§ STUDY TEXT
And there are definitely languages for specific needs: HTML, CSS, and SQL.
Still, do we really need 80 languages? This seems insane.
The trouble comes about because:
Old languages, like C, have the advantage of longevity. They are well-specified and understood. Mucking with them begs trouble.
A few languages, like C++, are regulated by standards committees so they evolve clearly but slowly. New features are tested and researched before being added to the language specification, with thought given to compatibility. But the cost is having to wait for the latest whiz-bang ideas.
The newest languages tend to embrace the latest nifty ideas and features, at the expense of syntax being in flux because they aren’t nailed down yet.
The rest seem to fall in somewhere between “new” and “standard”: with an established code base, care must be given to compatibility. But they do evolve, and occasionally they introduce breaking changes in the name of fixing problems.
Sometimes, it seems like the standards bodies are too slow: if C++ evolved faster, and kept up with new features, fewer competing languages might appear.
But then we need to think about Perl and Objective C. Perl evolved so fast, adding great features and syntax varieties, it turned into a mess—and in doing so, invited itself to be replaced by Python. Objective C started as two languages crufted together, and although it subsequently evolved much slower, it was ugly all the way and starting over was eventually a better choice over more syntax retrofits.
And incompatibilities between versions prove trouble for
existing code base: Python’s
import changes show this to anyone who has encountered
Perhaps some of the faster-evolving languages act as test-beds for new ideas, prior to their consideration in the slower-evolving languages. And although Groovy’s elvis and safe-navigation operators are great, would they be helpful in C++? Well, elvis does seem handy. But on reflection, multi-level structures are different in Java/Groovy vs. C++: C++ produces an aggregate data structure in a single block of memory, rather than connecting it from pieces via references. In C++, the safe-navigation operator would be mostly superfluous.
My current favorite language is C++: I can still use C code, interface with Objective C when necessary, it supports multiple paradigms, and it produces efficient executables.
But I don’t confine myself to C++, and I acknowledge that other languages have advantages and disadvantages that make them better or worse for different sorts uses. Among other things, it’s a beast and not the ideal thing for beginners.
Still, I find it crazy that there are 80 languages in common enough use that they are tracked on the Tiobe index. We programmers need to be more judicial about reinventing the wheel. For sanity, I will pick and choose among the languages in the top 20, taking into account utility, suitability, and longevity.

§ TASK REQUIREMENTS
In the passage on programming languages, which language is said to have replaced Perl after Perl evolved into a mess?

§ DATA PROVIDED
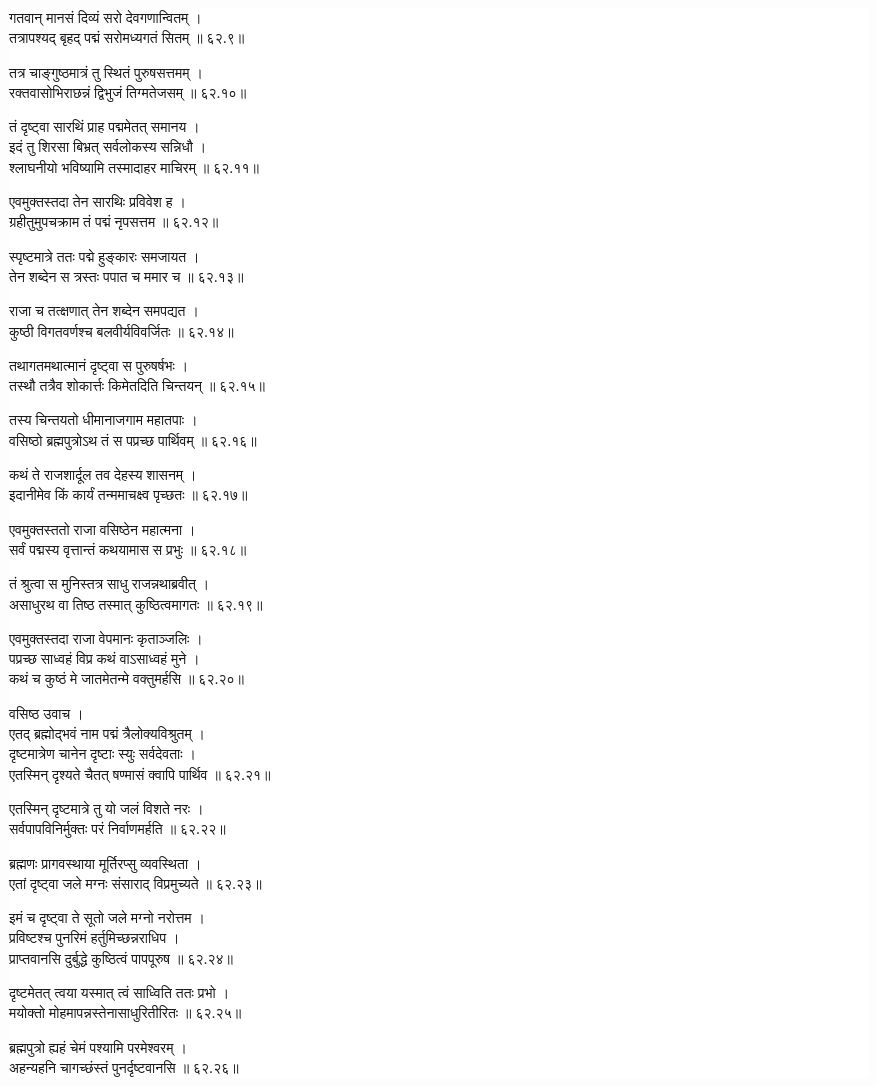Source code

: गतवान् मानसं दिव्यं सरो देवगणान्वितम् ।  
तत्रापश्यद् बृहद् पद्मं सरोमध्यगतं सितम् ॥ ६२.९॥  
  
तत्र चाङ्गुष्ठमात्रं तु स्थितं पुरुषसत्तमम् ।  
रक्तवासोभिराछन्नं द्विभुजं तिग्मतेजसम् ॥ ६२.१०॥  
  
तं दृष्ट्वा सारथिं प्राह पद्ममेतत् समानय ।  
इदं तु शिरसा बिभ्रत् सर्वलोकस्य सन्निधौ ।  
श्लाघनीयो भविष्यामि तस्मादाहर माचिरम् ॥ ६२.११॥  
  
एवमुक्तस्तदा तेन सारथिः प्रविवेश ह ।  
ग्रहीतुमुपचक्राम तं पद्मं नृपसत्तम ॥ ६२.१२॥  
  
स्पृष्टमात्रे ततः पद्मे हुङ्कारः समजायत ।  
तेन शब्देन स त्रस्तः पपात च ममार च ॥ ६२.१३॥  
  
राजा च तत्क्षणात् तेन शब्देन समपद्यत ।  
कुष्ठी विगतवर्णश्च बलवीर्यविवर्जितः ॥ ६२.१४॥  
  
तथागतमथात्मानं दृष्ट्वा स पुरुषर्षभः ।  
तस्थौ तत्रैव शोकार्त्तः किमेतदिति चिन्तयन् ॥ ६२.१५॥  
  
तस्य चिन्तयतो धीमानाजगाम महातपाः ।  
वसिष्ठो ब्रह्मपुत्रोऽथ तं स पप्रच्छ पार्थिवम् ॥ ६२.१६॥  
  
कथं ते राजशार्दूल तव देहस्य शासनम् ।  
इदानीमेव किं कार्यं तन्ममाचक्ष्व पृच्छतः ॥ ६२.१७॥  
  
एवमुक्तस्ततो राजा वसिष्ठेन महात्मना ।  
सर्वं पद्मस्य वृत्तान्तं कथयामास स प्रभुः ॥ ६२.१८॥  
  
तं श्रुत्वा स मुनिस्तत्र साधु राजन्नथाब्रवीत् ।  
असाधुरथ वा तिष्ठ तस्मात् कुष्ठित्वमागतः ॥ ६२.१९॥  
  
एवमुक्तस्तदा राजा वेपमानः कृताञ्जलिः ।  
पप्रच्छ साध्वहं विप्र कथं वाऽसाध्वहं मुने ।  
कथं च कुष्ठं मे जातमेतन्मे वक्तुमर्हसि ॥ ६२.२०॥  
  
वसिष्ठ उवाच ।  
एतद् ब्रह्मोद्भवं नाम पद्मं त्रैलोक्यविश्रुतम् ।  
दृष्टमात्रेण चानेन दृष्टाः स्युः सर्वदेवताः ।  
एतस्मिन् दृश्यते चैतत् षण्मासं क्वापि पार्थिव ॥ ६२.२१॥  
  
एतस्मिन् दृष्टमात्रे तु यो जलं विशते नरः ।  
सर्वपापविनिर्मुक्तः परं निर्वाणमर्हति ॥ ६२.२२॥  
  
ब्रह्मणः प्रागवस्थाया मूर्तिरप्सु व्यवस्थिता ।  
एतां दृष्ट्वा जले मग्नः संसाराद् विप्रमुच्यते ॥ ६२.२३॥  
  
इमं च दृष्ट्वा ते सूतो जले मग्नो नरोत्तम ।  
प्रविष्टश्च पुनरिमं हर्तुमिच्छन्नराधिप ।  
प्राप्तवानसि दुर्बुद्धे कुष्ठित्वं पापपूरुष ॥ ६२.२४॥  
  
दृष्टमेतत् त्वया यस्मात् त्वं साध्विति ततः प्रभो ।  
मयोक्तो मोहमापन्नस्तेनासाधुरितीरितः ॥ ६२.२५॥  
  
ब्रह्मपुत्रो ह्यहं चेमं पश्यामि परमेश्वरम् ।  
अहन्यहनि चागच्छंस्तं पुनर्दृष्टवानसि ॥ ६२.२६॥  
  
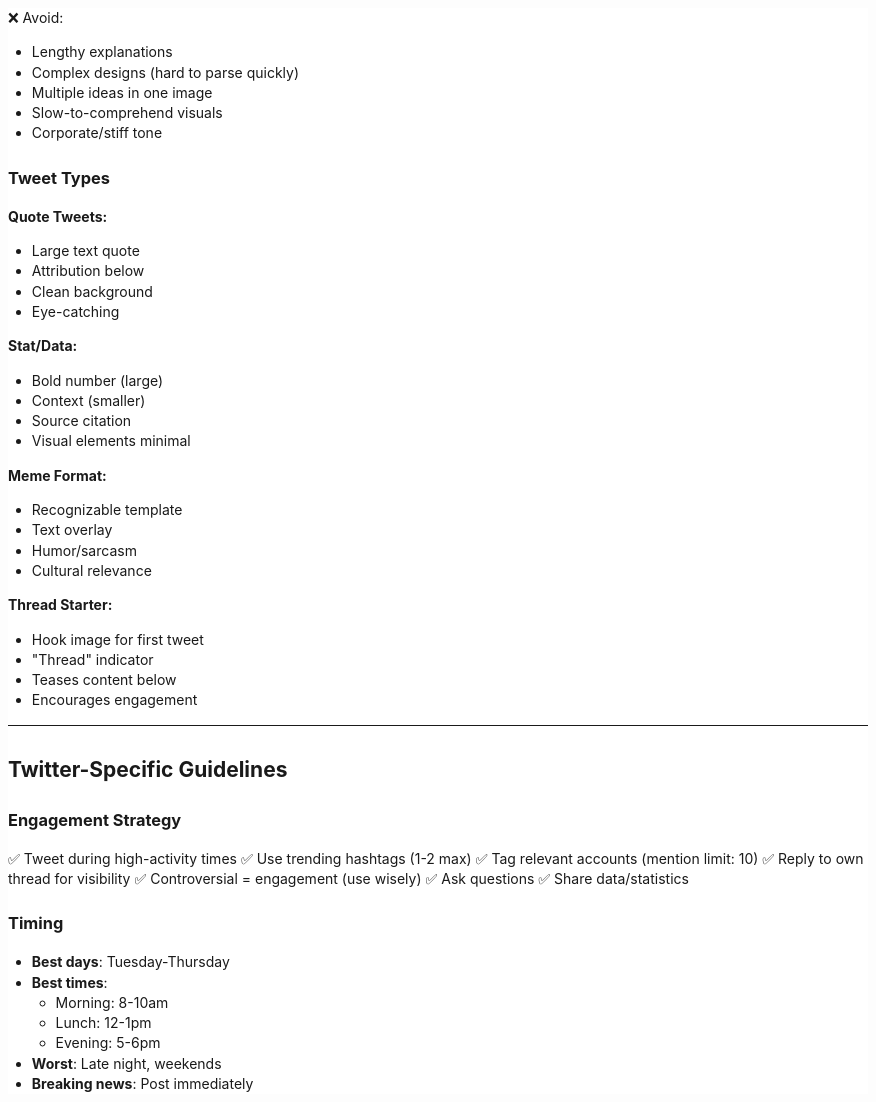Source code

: ❌ Avoid:
- Lengthy explanations
- Complex designs (hard to parse quickly)
- Multiple ideas in one image
- Slow-to-comprehend visuals
- Corporate/stiff tone

### Tweet Types

**Quote Tweets:**
- Large text quote
- Attribution below
- Clean background
- Eye-catching

**Stat/Data:**
- Bold number (large)
- Context (smaller)
- Source citation
- Visual elements minimal

**Meme Format:**
- Recognizable template
- Text overlay
- Humor/sarcasm
- Cultural relevance

**Thread Starter:**
- Hook image for first tweet
- "Thread" indicator
- Teases content below
- Encourages engagement

---

## Twitter-Specific Guidelines

### Engagement Strategy
✅ Tweet during high-activity times
✅ Use trending hashtags (1-2 max)
✅ Tag relevant accounts (mention limit: 10)
✅ Reply to own thread for visibility
✅ Controversial = engagement (use wisely)
✅ Ask questions
✅ Share data/statistics

### Timing
- **Best days**: Tuesday-Thursday
- **Best times**:
  - Morning: 8-10am
  - Lunch: 12-1pm
  - Evening: 5-6pm
- **Worst**: Late night, weekends
- **Breaking news**: Post immediately

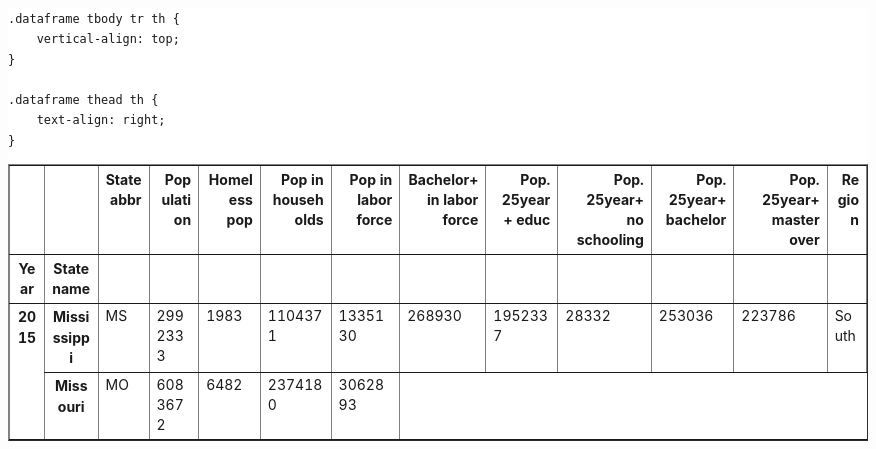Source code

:     .dataframe tbody tr th {
        vertical-align: top;
    }

    .dataframe thead th {
        text-align: right;
    }
</style>
<table border="1" class="dataframe">
  <thead>
    <tr style="text-align: right;">
      <th></th>
      <th></th>
      <th>State abbr</th>
      <th>Population</th>
      <th>Homeless pop</th>
      <th>Pop in households</th>
      <th>Pop in labor force</th>
      <th>Bachelor+ in labor force</th>
      <th>Pop. 25year+ educ</th>
      <th>Pop. 25year+ no schooling</th>
      <th>Pop. 25year+ bachelor</th>
      <th>Pop. 25year+ master over</th>
      <th>Region</th>
    </tr>
    <tr>
      <th>Year</th>
      <th>State name</th>
      <th></th>
      <th></th>
      <th></th>
      <th></th>
      <th></th>
      <th></th>
      <th></th>
      <th></th>
      <th></th>
      <th></th>
      <th></th>
    </tr>
  </thead>
  <tbody>
    <tr>
      <th rowspan="5" valign="top">2015</th>
      <th>Mississippi</th>
      <td>MS</td>
      <td>2992333</td>
      <td>1983</td>
      <td>1104371</td>
      <td>1335130</td>
      <td>268930</td>
      <td>1952337</td>
      <td>28332</td>
      <td>253036</td>
      <td>223786</td>
      <td>South</td>
    </tr>
    <tr>
      <th>Missouri</th>
      <td>MO</td>
      <td>6083672</td>
      <td>6482</td>
      <td>2374180</td>
      <td>3062893</td>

§ EXERCISE RESPONSE
Python.